All that should be output is the block of lines below from the line with "thumb tip: (103, 158)" to the line with "ring dip: (188, 146)", both included, exactly as written.

************

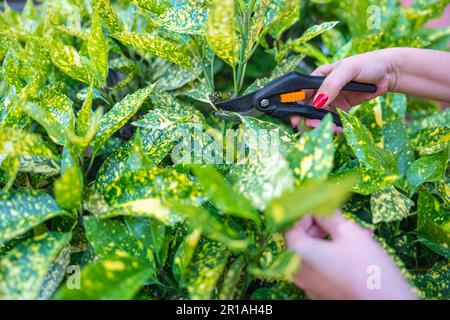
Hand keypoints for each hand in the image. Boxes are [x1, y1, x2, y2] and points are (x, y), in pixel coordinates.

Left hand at [285, 212, 416, 299]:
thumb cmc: (367, 267)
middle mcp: (297, 270)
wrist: (387, 304)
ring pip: (313, 254)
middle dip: (318, 226)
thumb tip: (321, 207)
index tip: (322, 207)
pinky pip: (320, 269)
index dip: (306, 213)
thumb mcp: (349, 231)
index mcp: (298, 253)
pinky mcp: (320, 293)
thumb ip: (329, 216)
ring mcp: (308, 285)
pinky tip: (354, 250)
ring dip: (329, 240)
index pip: (291, 225)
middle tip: (338, 219)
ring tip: (354, 233)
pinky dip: (332, 257)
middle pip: (301, 240)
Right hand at [292, 48, 449, 128]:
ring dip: (323, 124)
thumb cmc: (367, 64)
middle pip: (309, 107)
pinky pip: (334, 119)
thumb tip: (317, 102)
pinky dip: (334, 125)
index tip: (295, 118)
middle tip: (316, 126)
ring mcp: (332, 99)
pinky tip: (339, 129)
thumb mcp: (347, 70)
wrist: (390, 72)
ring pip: (320, 115)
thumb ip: (331, 84)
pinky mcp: (343, 107)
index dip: (295, 105)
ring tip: (332, 129)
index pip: (301, 92)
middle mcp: (323, 88)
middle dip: (310, 118)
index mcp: (319, 77)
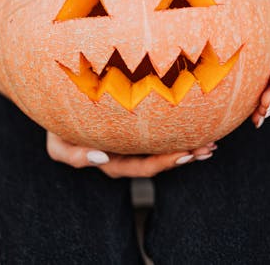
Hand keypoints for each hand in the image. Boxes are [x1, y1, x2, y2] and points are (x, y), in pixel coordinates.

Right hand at [46, 131, 216, 177]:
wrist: (56, 102)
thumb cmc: (56, 123)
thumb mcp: (57, 144)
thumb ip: (75, 156)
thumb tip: (103, 158)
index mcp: (111, 162)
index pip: (143, 167)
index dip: (165, 162)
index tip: (186, 154)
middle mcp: (126, 155)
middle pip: (160, 161)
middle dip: (185, 156)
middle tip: (209, 148)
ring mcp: (132, 141)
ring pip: (164, 147)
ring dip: (188, 146)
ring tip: (213, 142)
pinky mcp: (137, 126)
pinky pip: (161, 132)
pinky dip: (180, 130)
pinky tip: (200, 126)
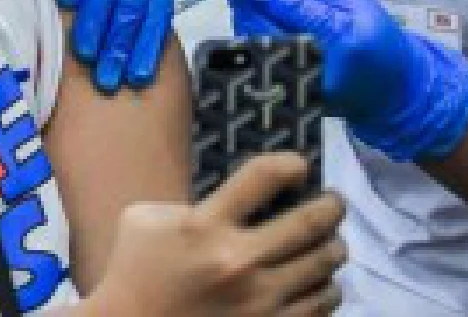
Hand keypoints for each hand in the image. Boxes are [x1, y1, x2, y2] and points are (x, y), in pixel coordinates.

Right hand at [90, 154, 344, 315]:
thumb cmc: (134, 269)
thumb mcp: (146, 219)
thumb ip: (189, 204)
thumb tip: (233, 203)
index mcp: (204, 225)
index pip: (262, 177)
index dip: (290, 164)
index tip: (299, 166)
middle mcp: (237, 260)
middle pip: (309, 223)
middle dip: (331, 207)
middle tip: (334, 203)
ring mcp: (257, 301)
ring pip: (323, 266)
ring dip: (333, 249)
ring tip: (331, 243)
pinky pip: (319, 307)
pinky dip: (326, 290)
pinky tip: (320, 284)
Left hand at [214, 0, 467, 163]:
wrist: (390, 89)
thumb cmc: (374, 36)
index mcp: (338, 35)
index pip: (284, 5)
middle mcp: (316, 63)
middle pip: (261, 25)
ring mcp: (300, 83)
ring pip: (254, 42)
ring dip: (242, 13)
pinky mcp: (290, 92)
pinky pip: (258, 57)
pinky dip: (250, 32)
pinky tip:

************

(Exercise solution):
thumb tip: (103, 158)
index mcp: (111, 162)
index pip: (143, 167)
index dip: (165, 162)
index tip: (186, 154)
middle mcp: (126, 155)
middle pip: (160, 161)
middle dip: (185, 156)
middle tip: (209, 148)
ring mcp: (132, 141)
ring pip: (164, 147)
ring dip: (188, 146)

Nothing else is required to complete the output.